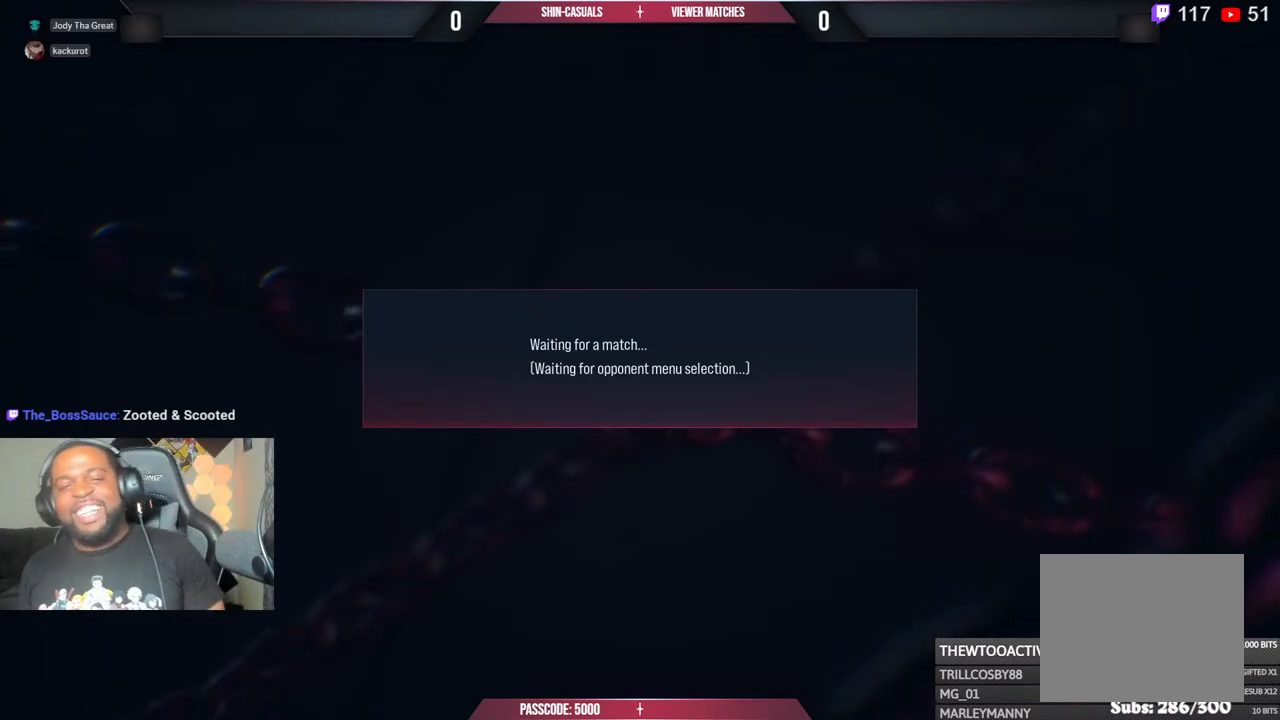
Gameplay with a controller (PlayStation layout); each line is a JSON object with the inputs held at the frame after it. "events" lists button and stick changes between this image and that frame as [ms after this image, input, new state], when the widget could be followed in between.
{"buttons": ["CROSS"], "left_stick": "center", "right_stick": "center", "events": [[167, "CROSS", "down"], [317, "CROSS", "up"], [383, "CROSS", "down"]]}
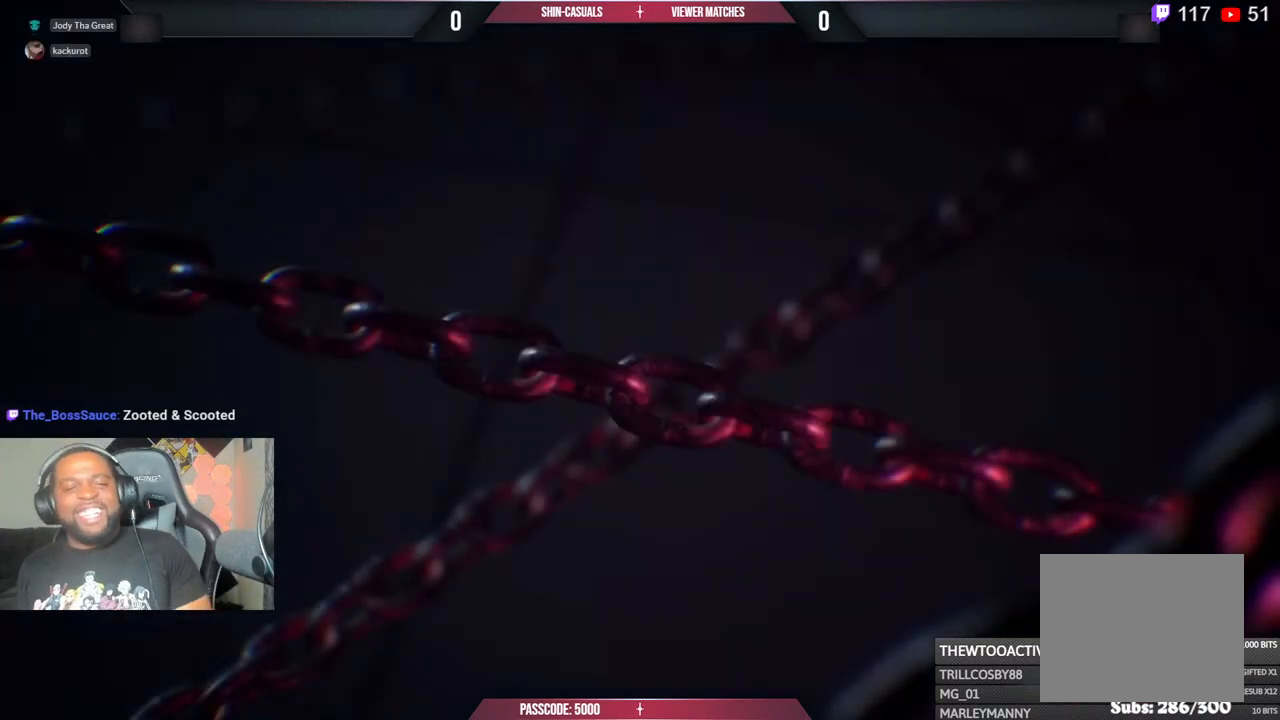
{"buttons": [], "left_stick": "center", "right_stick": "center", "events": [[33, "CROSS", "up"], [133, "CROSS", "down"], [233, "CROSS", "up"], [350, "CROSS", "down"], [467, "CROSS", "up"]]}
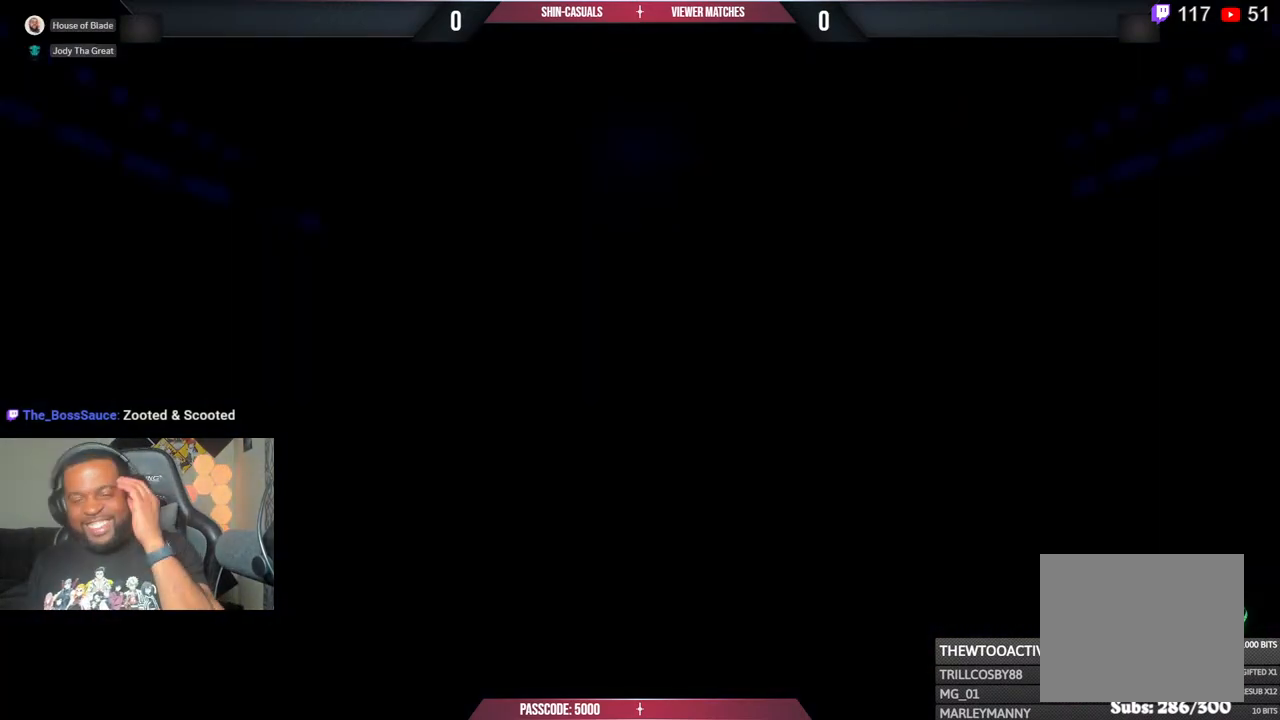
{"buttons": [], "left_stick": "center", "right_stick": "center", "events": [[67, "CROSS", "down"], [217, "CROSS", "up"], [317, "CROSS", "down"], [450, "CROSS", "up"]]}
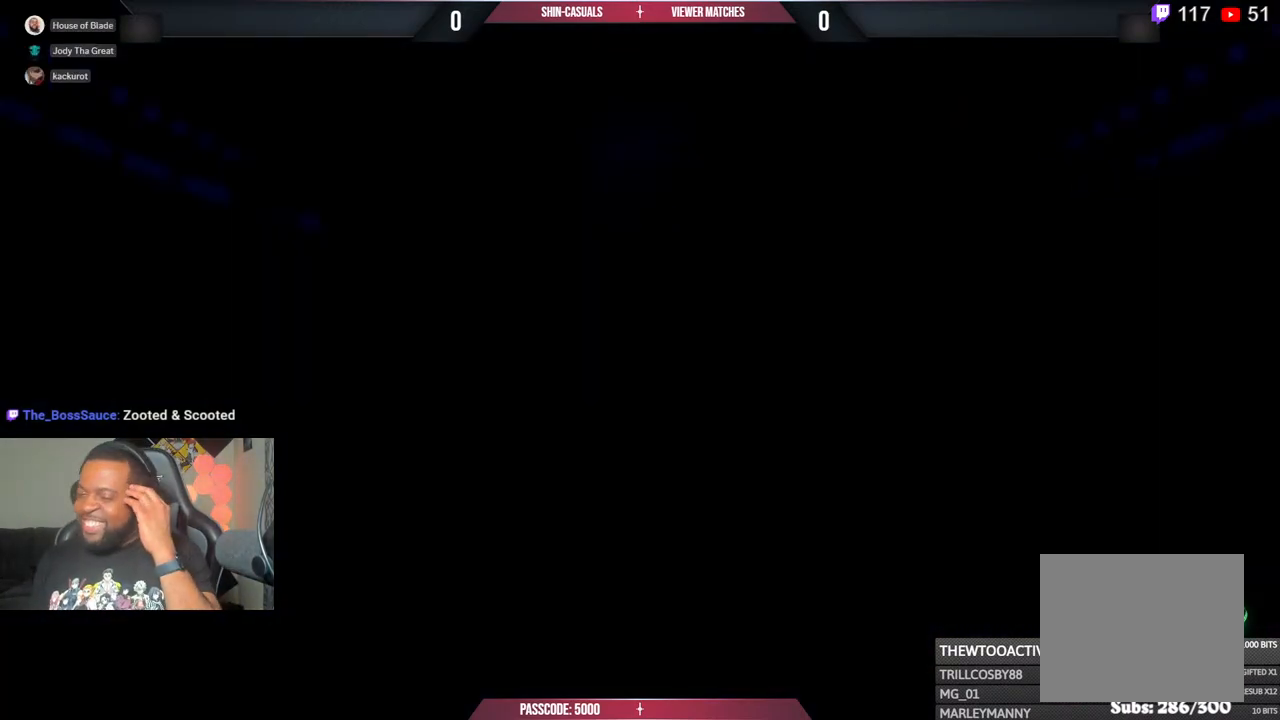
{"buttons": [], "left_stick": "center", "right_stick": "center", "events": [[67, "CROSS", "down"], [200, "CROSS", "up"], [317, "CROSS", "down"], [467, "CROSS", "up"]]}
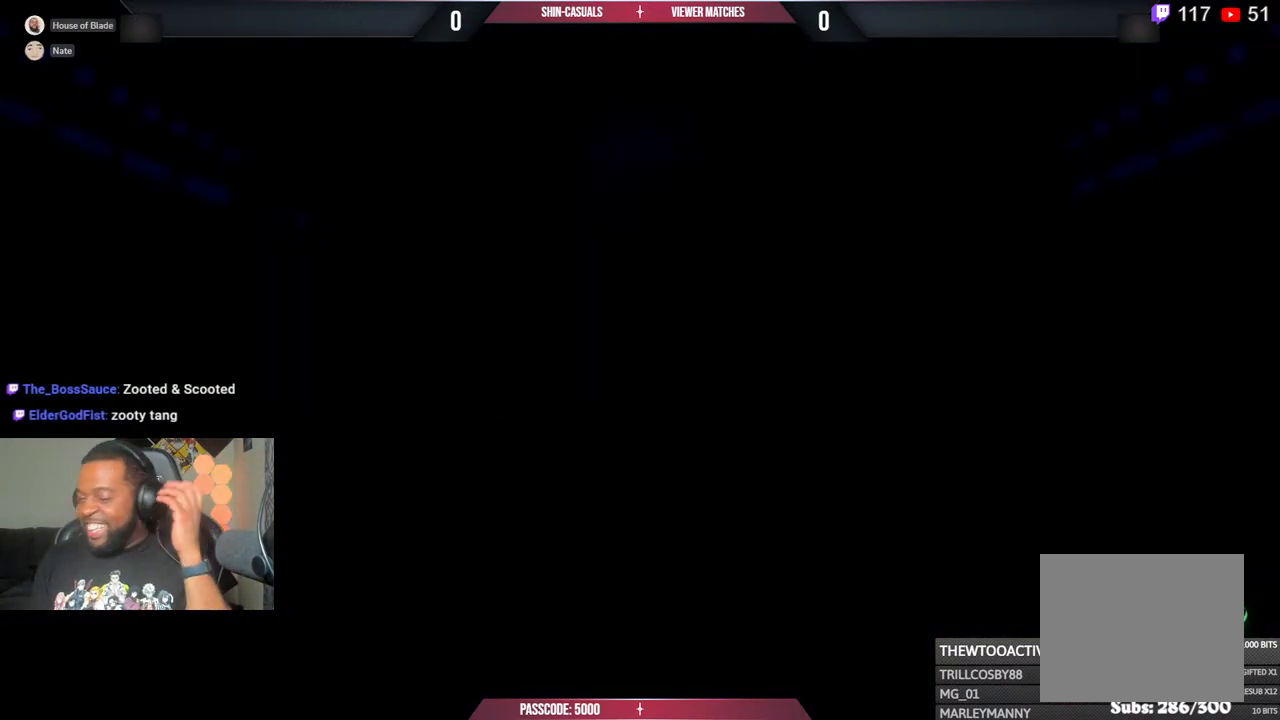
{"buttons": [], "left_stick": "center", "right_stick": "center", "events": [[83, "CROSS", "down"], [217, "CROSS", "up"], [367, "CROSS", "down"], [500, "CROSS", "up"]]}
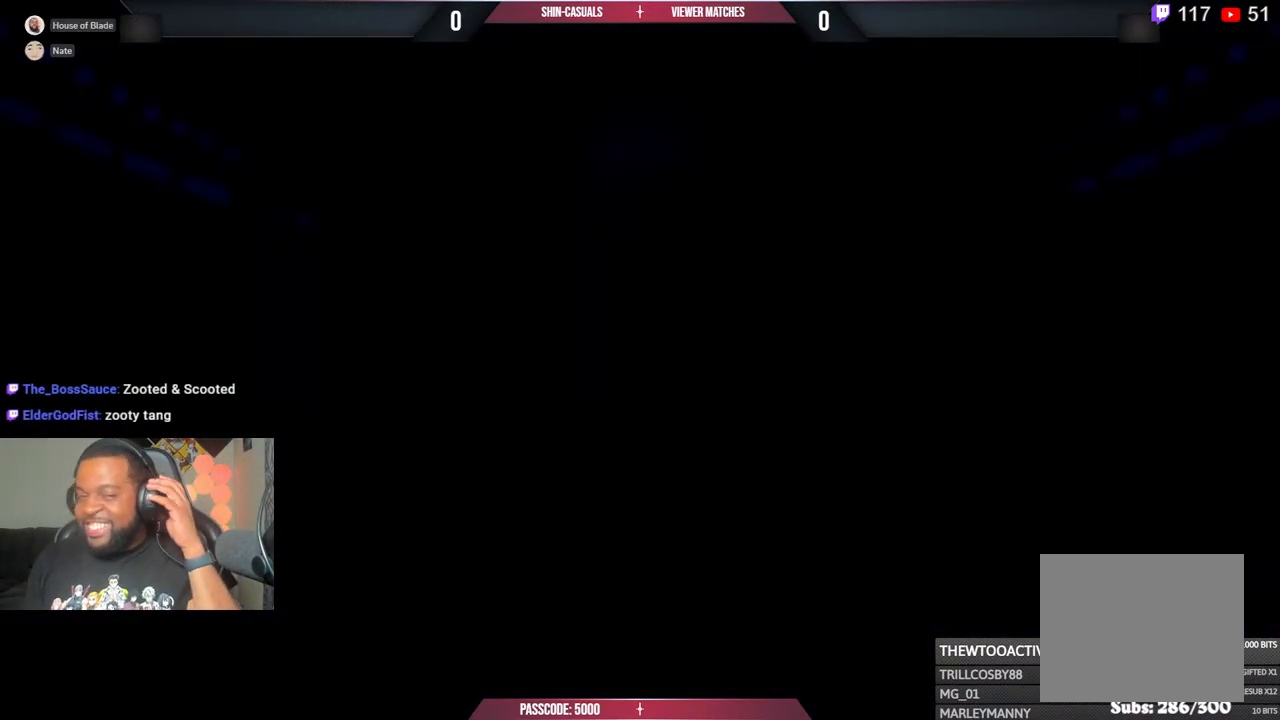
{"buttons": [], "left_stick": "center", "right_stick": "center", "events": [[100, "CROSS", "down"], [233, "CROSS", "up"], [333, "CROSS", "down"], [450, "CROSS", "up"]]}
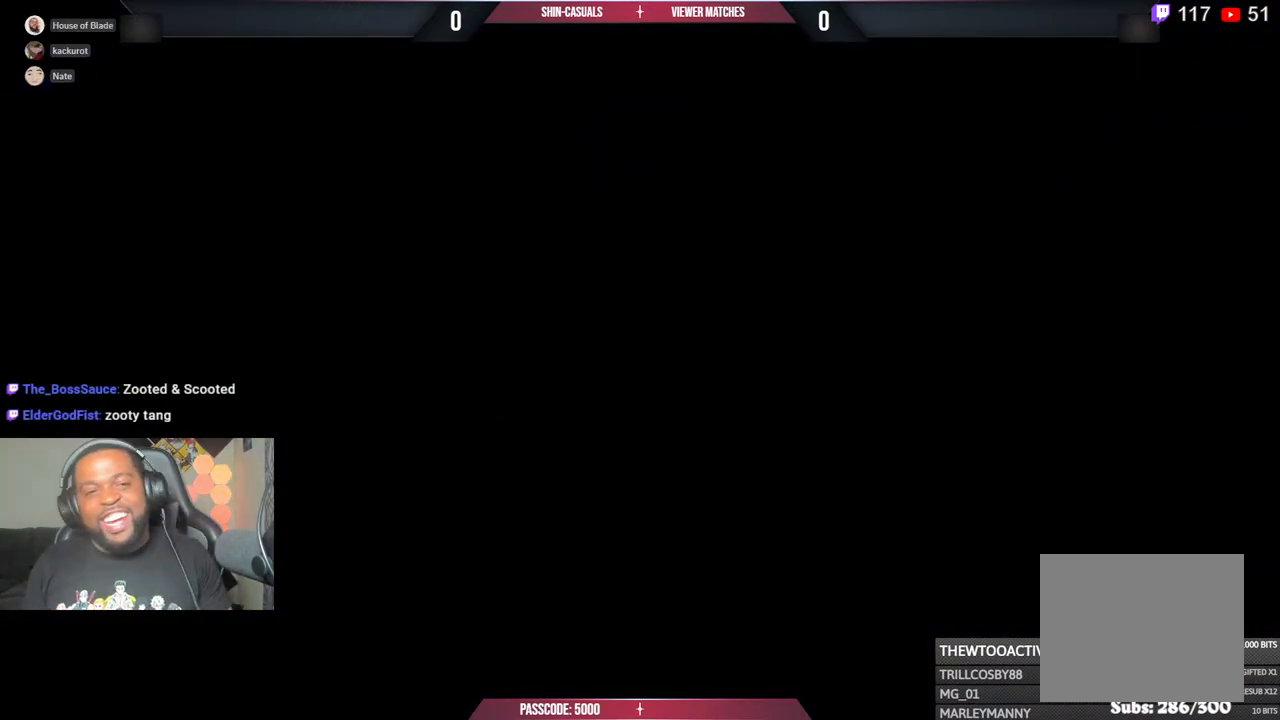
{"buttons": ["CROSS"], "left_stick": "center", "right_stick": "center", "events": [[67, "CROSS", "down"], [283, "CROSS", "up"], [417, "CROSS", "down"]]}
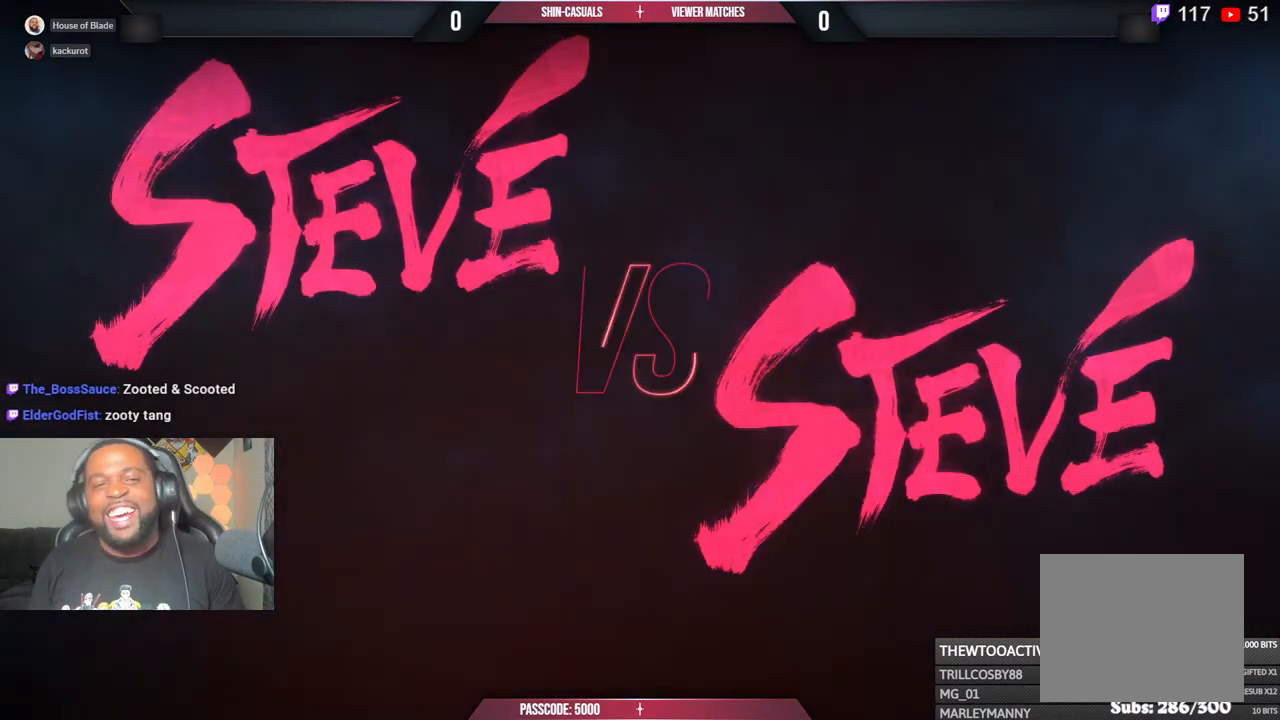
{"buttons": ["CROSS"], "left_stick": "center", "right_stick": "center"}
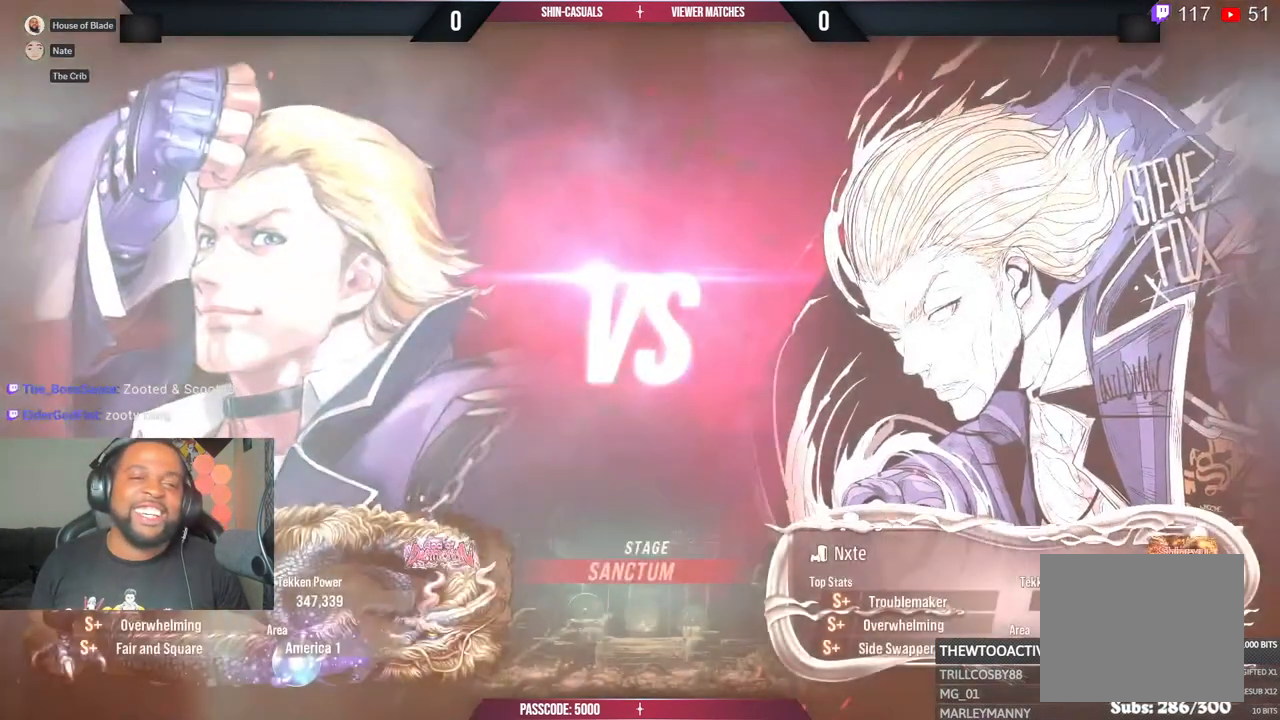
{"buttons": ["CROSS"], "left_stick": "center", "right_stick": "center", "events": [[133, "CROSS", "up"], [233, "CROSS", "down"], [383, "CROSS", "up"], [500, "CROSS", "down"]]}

+--

ASSIGNED TASK> Exact copy, no pictures: reproduce every entry shown above.

RESPONSE AREA>
Gameplay with a controller (PlayStation layout); each line is a JSON object with the inputs held at the frame after it. "events" lists button and stick changes between this image and that frame as [ms after this image, input, new state], when the widget could be followed in between.
{"buttons": ["CROSS"], "left_stick": "center", "right_stick": "center", "events": [[167, "CROSS", "down"], [317, "CROSS", "up"], [383, "CROSS", "down"]]}
{"buttons": [], "left_stick": "center", "right_stick": "center", "events": [[33, "CROSS", "up"], [133, "CROSS", "down"], [233, "CROSS", "up"], [350, "CROSS", "down"], [467, "CROSS", "up"]]}
{"buttons": [], "left_stick": "center", "right_stick": "center", "events": [[67, "CROSS", "down"], [217, "CROSS", "up"], [317, "CROSS", "down"], [450, "CROSS", "up"]]}
{"buttons": [], "left_stick": "center", "right_stick": "center", "events": [[67, "CROSS", "down"], [200, "CROSS", "up"], [317, "CROSS", "down"], [467, "CROSS", "up"]]}
{"buttons": [], "left_stick": "center", "right_stick": "center", "events": [[83, "CROSS", "down"], [217, "CROSS", "up"], [367, "CROSS", "down"], [500, "CROSS", "up"]]}
{"buttons": [], "left_stick": "center", "right_stick": "center", "events": [[100, "CROSS", "down"], [233, "CROSS", "up"], [333, "CROSS", "down"], [450, "CROSS", "up"]]}
{"buttons": ["CROSS"], "left_stick": "center", "right_stick": "center", "events": [[67, "CROSS", "down"], [283, "CROSS", "up"], [417, "CROSS", "down"]]}
{"buttons": ["CROSS"], "left_stick": "center", "right_stick": "center"}
{"buttons": ["CROSS"], "left_stick": "center", "right_stick": "center", "events": [[133, "CROSS", "up"], [233, "CROSS", "down"], [383, "CROSS", "up"], [500, "CROSS", "down"]]}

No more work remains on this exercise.